Por Alexandre Paranhos Pinheiro Marques

Não pretendo com o presente texto esgotar a discussão acerca da viabilidade da incidência do direito de indulto para os adolescentes em conflito com a lei. Na verdade, trata-se de tema que ainda não foi tratado pelas autoridades públicas, sendo certo que o objetivo do presente trabalho é, de forma técnica, expor a viabilidade da incidência do instituto.
A ideia de escrever sobre a matéria partiu de minha vivência na seara da proteção da criança e do adolescente como defensor público titular da Coordenadoria da Defesa da Criança e do Adolescente da Defensoria Pública do Estado do Rio de Janeiro.
Em uma simples análise da legislação vigente em nosso país indubitavelmente o tratamento dispensado para o adolescente é especial, tendo sido editadas normas neste sentido.
Como ponto de partida da análise, podemos indicar as normas de direito internacional das quais o Brasil tornou-se signatário, a exemplo do artigo 24 do Pacto Internacional sobre Direitos Civis e Políticos, promulgado pelo Decreto 592/92 e o artigo 19 da Convenção Americana de Direitos Humanos:
art. 24.
1. Toda criança terá direito, sem discriminação alguma por motivo de cor, sexo, língua, religião, origem nacional ou social, situação econômica ou nascimento, às medidas de proteção que a sua condição de menor requerer por parte de sua família, da sociedade e do Estado.”
art. 19. Toda criança terá direito às medidas de proteção que a sua condição de menor requer, por parte da sua família, da sociedade e do Estado”.
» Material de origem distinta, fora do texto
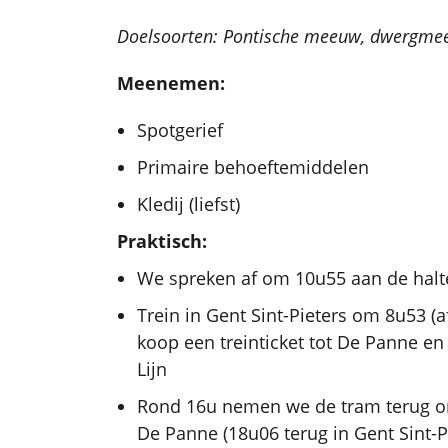
Doelsoorten: Pontische meeuw, dwergme
Meenemen:
Spotgerief
Primaire behoeftemiddelen
Kledij (liefst)
Praktisch:
We spreken af om 10u55 aan de hal
Trein in Gent Sint-Pieters om 8u53 (
koop een treinticket tot De Panne en
Lijn
Rond 16u nemen we de tram terug om
De Panne (18u06 terug in Gent Sint-P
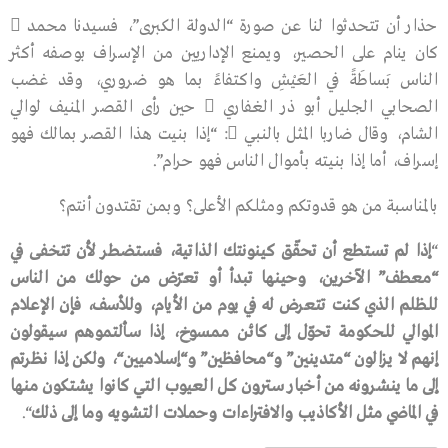
حذار أن تتحدثوا لنا عن صورة “الدولة الكبرى”، فسيدنا محمد 
كان ينام على الحصير، ويمنع الإداريين من الإسراف بوصفه أكثر
الناس بَساطَةً في العَيْشِ واكتفاءً بما هو ضروري، وقد غضب
الصحابي الجليل أبو ذر الغفاري  حين رأى القصر المنيف لوالي
الشام، وقال ضاربا المثل بالنبي : “إذا بنيت هذا القصر بمالك فهو
إسراف، أما إذا بنيته بأموال الناس فهو حرام”.
بالمناسبة من هو قدوتكم ومثلكم الأعلى؟ وبمن تقتدون أنتم؟
“
إذا
لم
تستطع
أن
تحقّق
كينونتك
الذاتية،
فستضطر
لأن
تتخفى
في
“
معطف
”
الآخرين،
وحينها
تبدأ
أو
تعرّض
من
حولك
من
الناس
للظلم
الذي
كنت
تتعرض
له
في
يوم
من
الأيام،
وللأسف،
فإن
الإعلام
الموالي
للحكومة
تحوّل
إلى
كائن
ممسوخ،
إذا
سألتموهم
سيقولون
إنهم
لا
يزالون
“
متدينين
”
و
“
محافظين
”
و
“
إسلاميين
“
،
ولكن
إذا
نظرتم
إلى
ما
ينشرونه
من
أخبار
سترون
كل
العيوب
التي
كانوا
يشتكون
منها
في
الماضي
مثل
الأكاذيب
والافتراءات
وحملات
التشويه
وما
إلى
ذلك
“.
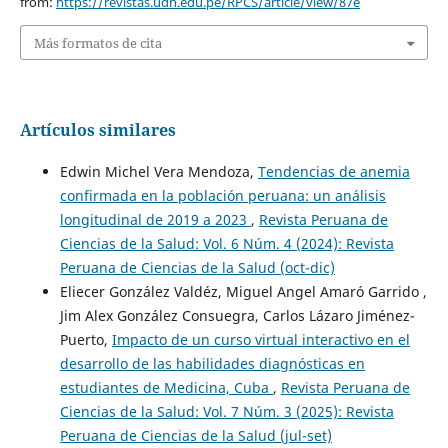
from:
https://revistas.udh.edu.pe/RPCS/article/view/87e
Más formatos de cita
Artículos similares
Edwin Michel Vera Mendoza,
Tendencias de anemia
confirmada en la población peruana: un análisis
longitudinal de 2019 a 2023
,
Revista Peruana de
Ciencias de la Salud: Vol. 6 Núm. 4 (2024): Revista
Peruana de Ciencias de la Salud (oct-dic)
Eliecer González Valdéz, Miguel Angel Amaró Garrido ,
Jim Alex González Consuegra, Carlos Lázaro Jiménez-
Puerto,
Impacto de un curso virtual interactivo en el
desarrollo de las habilidades diagnósticas en
estudiantes de Medicina, Cuba
,
Revista Peruana de
Ciencias de la Salud: Vol. 7 Núm. 3 (2025): Revista
Peruana de Ciencias de la Salud (jul-set)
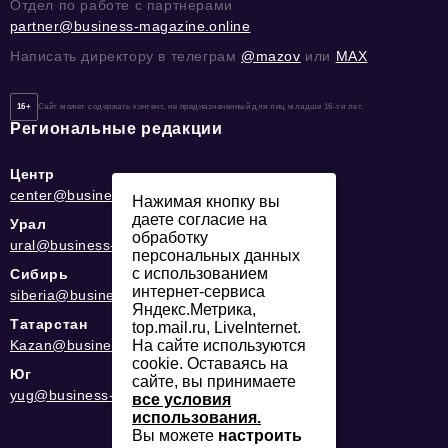
Отдел по работе с партнерами
partner@business-magazine.online
Написать директору в телеграм
@mazov
или
MAX
16+
Сайт может содержать контент, не предназначенный для лиц младше 16-ти лет.
Региональные редакции
Центр
center@business-magazine.online
Нажимая кнопку вы
даете согласие на
Урал
обработку
ural@business-magazine.online
персональных данных
с использованием
Сибирь
интернет-сервиса
siberia@business-magazine.online
Яндекс.Метрика,
Татарстан
top.mail.ru, LiveInternet.
Kazan@business-magazine.online
На сайте используются
cookie. Оставаясь на
Юг
сайте, вы принимаете
yug@business-magazine.online
все условия
использования.
Вы можете
настроить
Já no que tange às normas internas temos o artigo 227 da Constituição da República de 1988, ápice da visão escalonada do ordenamento jurídico, que aponta inúmeros direitos fundamentais específicos das crianças e adolescentes, sendo relevante dizermos que em relação a estes é dispensada a denominada proteção integral, devendo ser observada, inclusive, absoluta prioridade[1].
Por sua vez, com fito de ser atendido o ditame constitucional, no ano de 1990 foi editado do Estatuto da Criança e do Adolescente. Em tal diploma legal temos diversos dispositivos que corroboram o indicado na Lei Maior tal como o artigo 3º, ora transcrito:
art. 3º. A criança e o adolescente gozam de todos os direitos fundamentais inerentes à pessoa humana, sem prejuízo da proteção integral de que trata esta Lei, assegurando-se-lhes, por lei ou por outros meios, todas as oportunidades e facilidades, a fim de lhes facultar o desenvolvimento físico, mental, moral, espiritual e social, em condições de liberdade e de dignidade.”
Desta forma, não se discute que em razão da nossa legislação, a criança e o adolescente recebem tratamento especial.
Observada a necessidade de que a criança e o adolescente tenham um tratamento diferenciado pelo ordenamento jurídico, embora não pratiquem infração penal, pois são considerados inimputáveis por força do disposto no artigo 27 do Estatuto Repressivo[2],  são passíveis de praticar atos infracionais que são, de acordo com o textualizado no artigo 103 e artigo 112 do Estatuto da Criança e do Adolescente, fatos análogos aos crimes ou contravenções sujeitos a uma resposta do Estado editor da norma que nada mais é do que as medidas socioeducativas.
Inexoravelmente, não podemos deixar de afirmar que as medidas socioeducativas possuem conteúdo punitivo e aflitivo. Isto porque se o adolescente vai com sua conduta de encontro ao que dispõe a legislação estará sujeito a uma resposta do Estado, podendo ser, inclusive, privado de sua liberdade de locomoção em razão da incidência da internação, seja ela provisória ou definitiva.
Neste diapasão, embora o adolescente pratique ato infracional análogo a crime, de acordo com os itens 54 das Regras Mínimas das Nações Unidas para Prevenção da Delinquência Juvenil (Diretrizes de RIAD) e artigo 35, inciso I da Lei 12.594/2012, não poderão receber tratamento mais gravoso do que os adultos. Isto porque, se como já indicamos, o adolescente recebe tratamento especial do ordenamento jurídico, não seria razoável nem proporcional que recebesse tratamento mais severo do que o adulto[3].
Destarte, ainda que o adolescente em conflito com a lei possa ser sujeito ativo de infração penal, até porque faltará um dos elementos do seu conceito estratificado ou analítico, qual seja a culpabilidade, por ser ele inimputável (inimputabilidade por imaturidade) e por poder estar submetido a uma resposta do Estado que pode lhe privar da liberdade de locomoção, deverá receber, ao menos, o mesmo tratamento conferido ao adulto pelo ordenamento jurídico penal.
Ultrapassada a etapa de que o adolescente recebe tratamento especial e está sujeito a uma resposta do Estado em razão do ato infracional que pratica, temos que trazer à baila o instituto da remissão.
A remissão é prevista no artigo 126 do Estatuto da Criança e do Adolescente através do qual o Estado, por meio do Ministério Público, abre mão da aplicação da medida socioeducativa ao adolescente, evitando a sua responsabilização[4].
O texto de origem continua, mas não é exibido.